__EXERCISE BRIEF__
Give the data again exactly, from its opening line through the line in which "巅峰是《嫌疑人X的献身》啊" appears.

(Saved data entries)
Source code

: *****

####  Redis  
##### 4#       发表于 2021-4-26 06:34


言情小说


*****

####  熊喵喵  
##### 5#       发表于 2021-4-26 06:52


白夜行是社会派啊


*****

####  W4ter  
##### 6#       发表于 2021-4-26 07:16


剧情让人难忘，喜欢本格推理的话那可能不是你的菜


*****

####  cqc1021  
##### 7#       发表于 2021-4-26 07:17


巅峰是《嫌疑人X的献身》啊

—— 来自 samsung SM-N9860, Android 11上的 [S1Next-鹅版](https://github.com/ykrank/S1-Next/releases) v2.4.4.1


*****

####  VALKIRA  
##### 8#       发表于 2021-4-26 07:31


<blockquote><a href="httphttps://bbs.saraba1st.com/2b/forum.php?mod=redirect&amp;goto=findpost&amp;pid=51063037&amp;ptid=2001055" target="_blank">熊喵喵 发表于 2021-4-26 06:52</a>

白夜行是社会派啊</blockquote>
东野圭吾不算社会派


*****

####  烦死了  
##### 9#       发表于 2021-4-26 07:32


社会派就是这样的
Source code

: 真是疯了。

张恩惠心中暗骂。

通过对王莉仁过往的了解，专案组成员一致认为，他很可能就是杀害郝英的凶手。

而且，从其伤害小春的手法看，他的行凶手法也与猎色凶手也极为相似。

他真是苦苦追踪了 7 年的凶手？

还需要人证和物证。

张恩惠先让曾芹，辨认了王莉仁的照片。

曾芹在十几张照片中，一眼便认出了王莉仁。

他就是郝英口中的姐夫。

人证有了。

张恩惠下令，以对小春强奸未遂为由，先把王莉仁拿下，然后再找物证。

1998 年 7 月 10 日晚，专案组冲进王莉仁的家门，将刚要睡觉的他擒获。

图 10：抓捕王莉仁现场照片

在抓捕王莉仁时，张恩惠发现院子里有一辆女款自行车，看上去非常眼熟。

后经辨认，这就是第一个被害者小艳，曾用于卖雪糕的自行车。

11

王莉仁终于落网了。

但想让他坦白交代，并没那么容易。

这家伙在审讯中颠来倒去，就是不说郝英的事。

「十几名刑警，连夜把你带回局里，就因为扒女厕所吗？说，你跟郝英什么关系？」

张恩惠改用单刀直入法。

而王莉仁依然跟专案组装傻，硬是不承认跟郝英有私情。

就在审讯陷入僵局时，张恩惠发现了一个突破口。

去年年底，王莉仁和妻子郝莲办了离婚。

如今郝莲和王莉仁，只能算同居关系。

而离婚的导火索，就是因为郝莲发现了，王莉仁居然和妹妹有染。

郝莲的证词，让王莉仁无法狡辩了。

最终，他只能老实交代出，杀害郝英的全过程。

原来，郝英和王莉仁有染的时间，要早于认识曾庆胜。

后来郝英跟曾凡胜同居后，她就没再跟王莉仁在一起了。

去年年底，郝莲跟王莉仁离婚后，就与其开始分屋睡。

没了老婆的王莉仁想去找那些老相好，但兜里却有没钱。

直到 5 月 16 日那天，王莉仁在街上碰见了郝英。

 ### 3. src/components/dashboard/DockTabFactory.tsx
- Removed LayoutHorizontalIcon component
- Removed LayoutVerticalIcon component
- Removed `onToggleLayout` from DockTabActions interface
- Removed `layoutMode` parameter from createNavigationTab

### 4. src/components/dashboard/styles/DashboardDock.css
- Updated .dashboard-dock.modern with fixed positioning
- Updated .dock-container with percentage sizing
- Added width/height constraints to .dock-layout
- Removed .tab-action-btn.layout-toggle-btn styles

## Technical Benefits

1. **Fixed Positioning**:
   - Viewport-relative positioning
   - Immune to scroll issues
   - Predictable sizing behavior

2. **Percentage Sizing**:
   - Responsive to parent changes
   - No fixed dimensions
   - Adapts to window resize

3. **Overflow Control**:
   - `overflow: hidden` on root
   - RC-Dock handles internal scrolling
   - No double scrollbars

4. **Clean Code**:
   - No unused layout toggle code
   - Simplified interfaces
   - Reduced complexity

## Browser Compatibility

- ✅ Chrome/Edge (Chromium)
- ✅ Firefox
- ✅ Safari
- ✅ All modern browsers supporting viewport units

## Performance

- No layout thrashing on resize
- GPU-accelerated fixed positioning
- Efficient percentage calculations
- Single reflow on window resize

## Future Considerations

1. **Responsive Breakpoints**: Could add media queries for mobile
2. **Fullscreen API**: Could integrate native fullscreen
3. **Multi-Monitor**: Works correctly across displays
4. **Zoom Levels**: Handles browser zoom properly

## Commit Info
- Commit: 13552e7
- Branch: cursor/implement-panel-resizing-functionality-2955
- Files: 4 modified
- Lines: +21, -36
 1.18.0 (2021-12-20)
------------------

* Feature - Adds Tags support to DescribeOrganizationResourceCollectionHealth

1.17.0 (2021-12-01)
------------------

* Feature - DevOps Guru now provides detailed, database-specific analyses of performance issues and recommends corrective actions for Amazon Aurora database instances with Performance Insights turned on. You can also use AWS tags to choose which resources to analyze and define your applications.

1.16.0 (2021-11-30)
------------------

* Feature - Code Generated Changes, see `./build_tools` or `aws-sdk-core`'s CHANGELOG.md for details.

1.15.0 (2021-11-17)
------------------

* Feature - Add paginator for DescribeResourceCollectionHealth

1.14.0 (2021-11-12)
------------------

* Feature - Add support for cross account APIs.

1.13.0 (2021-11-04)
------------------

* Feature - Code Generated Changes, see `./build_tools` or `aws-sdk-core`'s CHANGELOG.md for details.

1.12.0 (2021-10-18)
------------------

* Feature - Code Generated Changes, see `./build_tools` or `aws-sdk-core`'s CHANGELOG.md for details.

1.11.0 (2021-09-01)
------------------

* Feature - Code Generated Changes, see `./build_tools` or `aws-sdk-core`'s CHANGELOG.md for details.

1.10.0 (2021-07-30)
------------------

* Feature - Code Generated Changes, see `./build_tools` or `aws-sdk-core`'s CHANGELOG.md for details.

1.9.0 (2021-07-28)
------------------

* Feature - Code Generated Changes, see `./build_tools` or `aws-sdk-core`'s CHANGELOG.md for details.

__TASK OUTPUT__
Source code

: *****

####  Redis  
##### 4#       发表于 2021-4-26 06:34


言情小说


*****

####  熊喵喵  
##### 5#       发表于 2021-4-26 06:52


白夜行是社会派啊


*****

####  W4ter  
##### 6#       发表于 2021-4-26 07:16


剧情让人难忘，喜欢本格推理的话那可能不是你的菜


*****

####  cqc1021  
##### 7#       发表于 2021-4-26 07:17


巅峰是《嫌疑人X的献身》啊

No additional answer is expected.